##### Given information

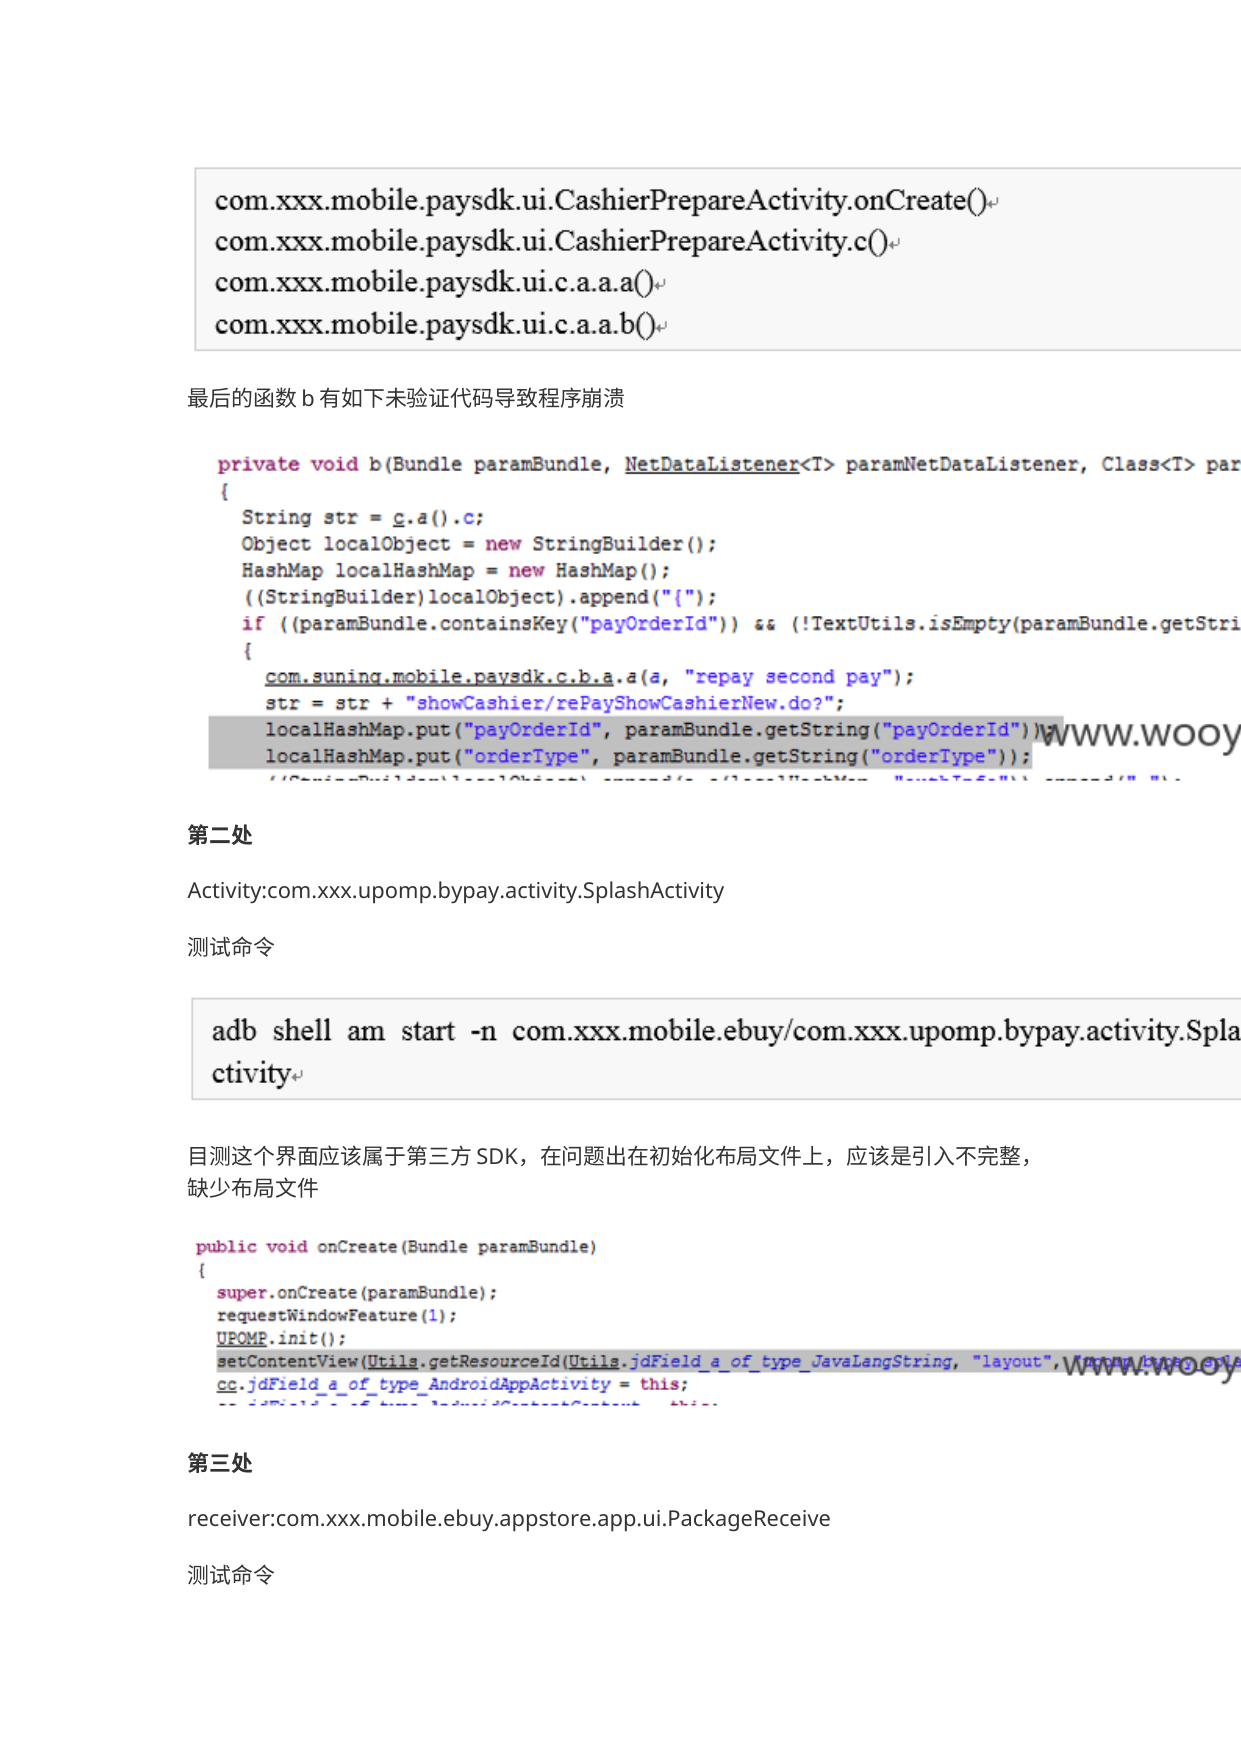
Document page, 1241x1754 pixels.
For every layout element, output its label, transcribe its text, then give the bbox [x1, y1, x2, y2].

text 第三处 [187, 1445, 1053, 1478]
text 最后的函数b有如下未验证代码导致程序崩溃 [187, 380, 1053, 413]
text 目测这个界面应该属于第三方SDK，在问题出在初始化布局文件上，应该是引入不完整，缺少布局文件 [187, 1138, 1053, 1203]
text 测试命令 [187, 929, 1053, 962]
picture [187, 163, 1241, 356]
picture [187, 995, 1241, 1105]
text 测试命令 [187, 1557, 1053, 1590]
text 第二处 [187, 817, 1053, 850]
text receiver:com.xxx.mobile.ebuy.appstore.app.ui.PackageReceive [187, 1501, 1053, 1534]
picture [187, 446, 1241, 784]
picture [187, 1237, 1241, 1412]
text Activity:com.xxx.upomp.bypay.activity.SplashActivity [187, 873, 1053, 906]
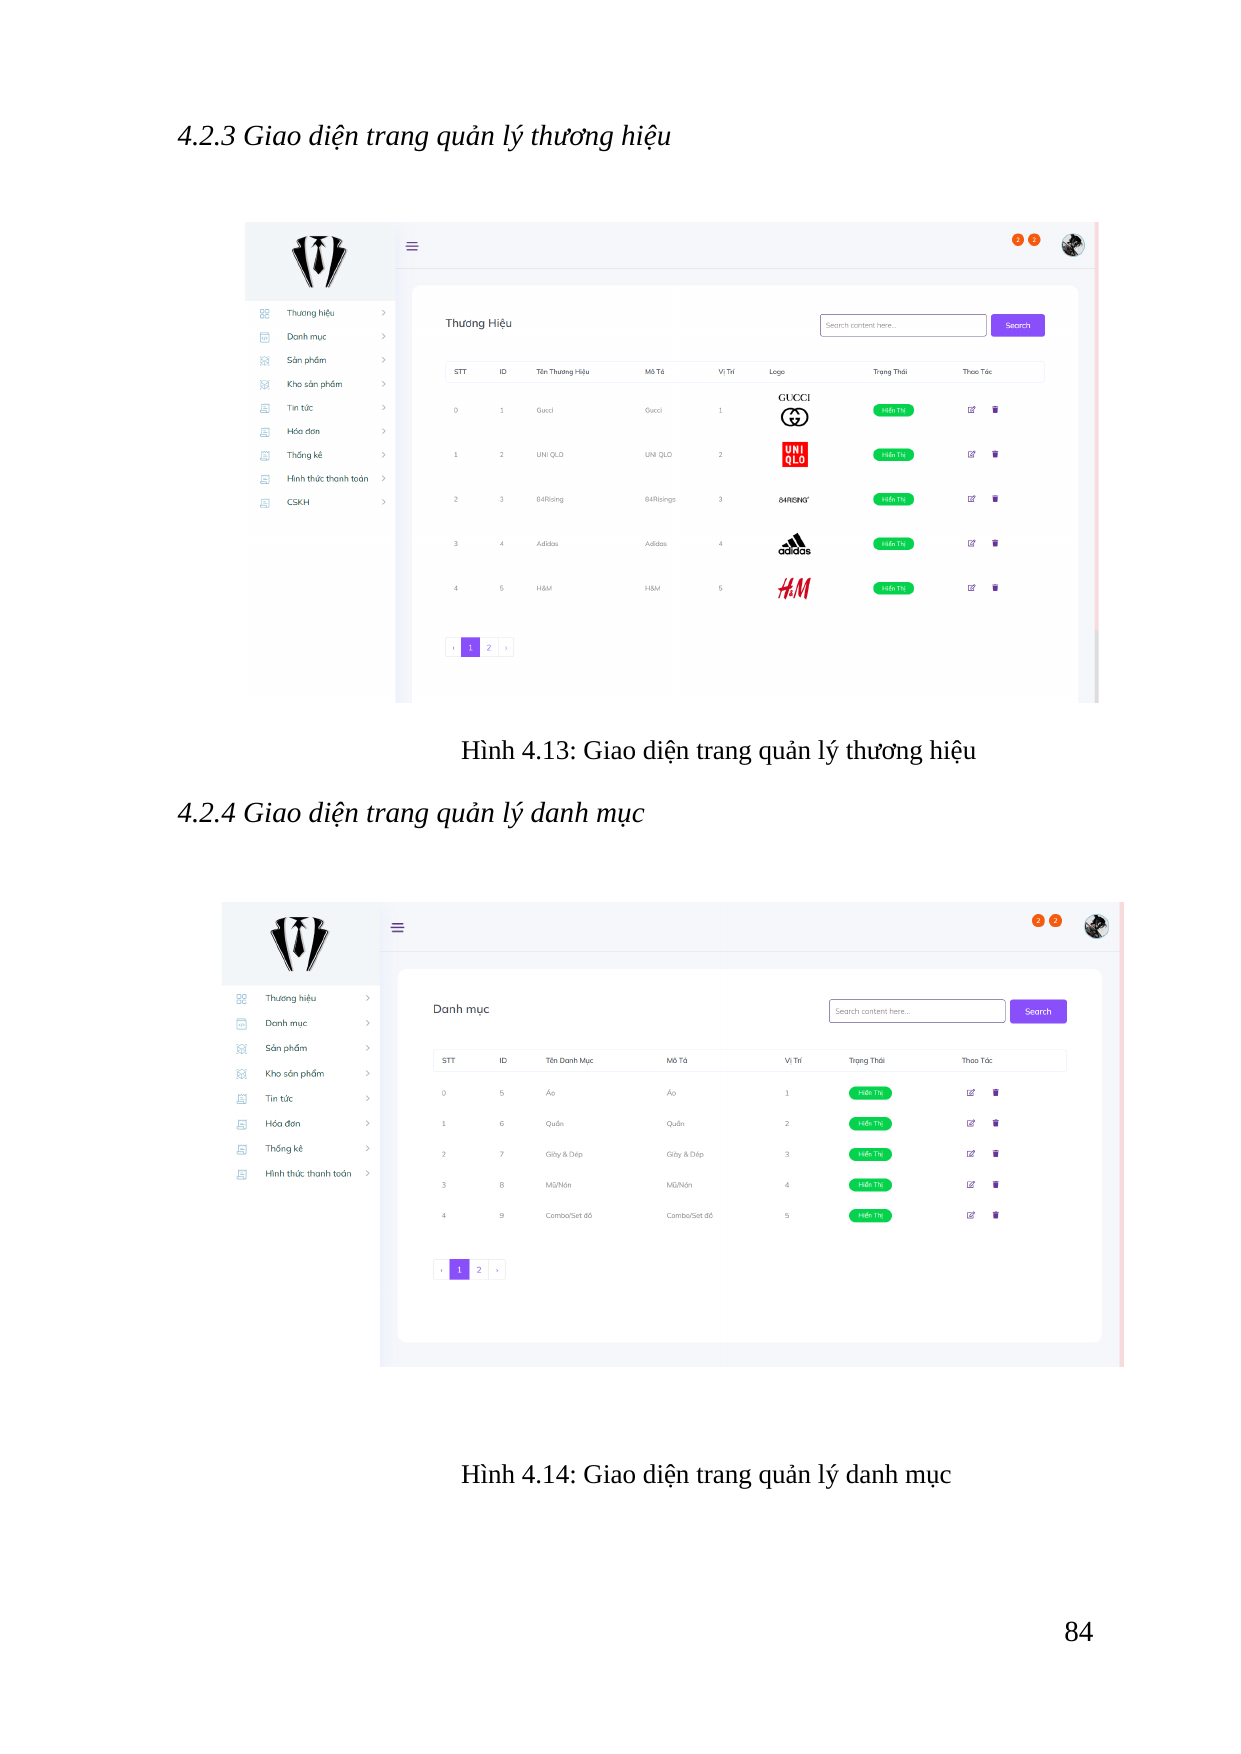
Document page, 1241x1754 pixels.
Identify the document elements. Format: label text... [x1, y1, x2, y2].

##########

- Exercise aim
In your copy of the data above, leave out the pictures and repeat everything else exactly.

- Solution for this task
Document page, 1241x1754 pixels.
For every layout element, output its label, transcribe its text, then give the bbox [x1, y1, x2, y2].

text 第三处 [187, 1445, 1053, 1478]
text 最后的函数b有如下未验证代码导致程序崩溃 [187, 380, 1053, 413]
text 目测这个界面应该属于第三方SDK，在问题出在初始化布局文件上，应该是引入不完整，缺少布局文件 [187, 1138, 1053, 1203]
text 测试命令 [187, 929, 1053, 962]
picture [187, 163, 1241, 356]
picture [187, 995, 1241, 1105]
text 测试命令 [187, 1557, 1053, 1590]
text 第二处 [187, 817, 1053, 850]
text receiver:com.xxx.mobile.ebuy.appstore.app.ui.PackageReceive [187, 1501, 1053, 1534]
picture [187, 446, 1241, 784]
picture [187, 1237, 1241, 1412]
text Activity:com.xxx.upomp.bypay.activity.SplashActivity [187, 873, 1053, 906]
Document page, 1241x1754 pixels.
Identify the document elements. Format: label text... [x1, y1, x2, y2].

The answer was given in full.